Please repeat the entries word for word and keep the images out.

Saved entries:
•••••
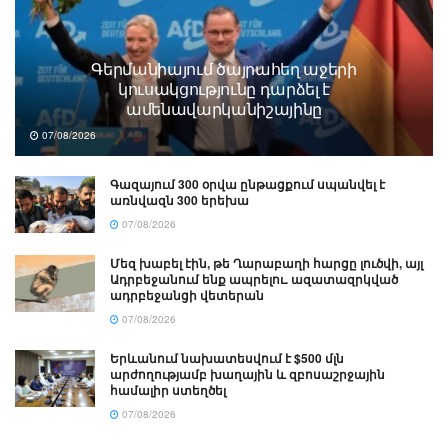
Գերմանիայում ծայրահեղ աջերի
կուսակցությունը դարձել է
ամենավարկանիշայինը
07/08/2026
Գազայում 300 օրվա ընթացքում սպանվել է
առնվազն 300 երեխա
07/08/2026
Մեզ խաբել էին, թե Ղարաբաղի հարցը լուծվի, այլ
Ադրբեջանում ենք ապրելու. ազատազրկված
ադրբեջանցի վետերան
07/08/2026
Երևանում նախատեսվում է $500 մլն
արժողությամբ խաղային և զբոսաշրջային
համալիր ստեղծել
07/08/2026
•••••
**Reply:**
Գերմանիայում ծայրահեղ աջերի
կուսակցությունը դարձել է
ամենավարկանիշայինը
07/08/2026
Գազայում 300 օրվա ընթացքում սպանվել է
առնվազն 300 երեխա
07/08/2026
Մեզ խաբել էին, թե Ղարաբաղի հարցը լուծվի, այլ
Ադրբեջանում ենք ապրելու. ազատազրկված
ադրբեջանցի վետերան
07/08/2026
Երևանում նախատեսվում է $500 մլն
արժողությամբ խաղային և զբոսաշրջային
համալիր ստեղծել
07/08/2026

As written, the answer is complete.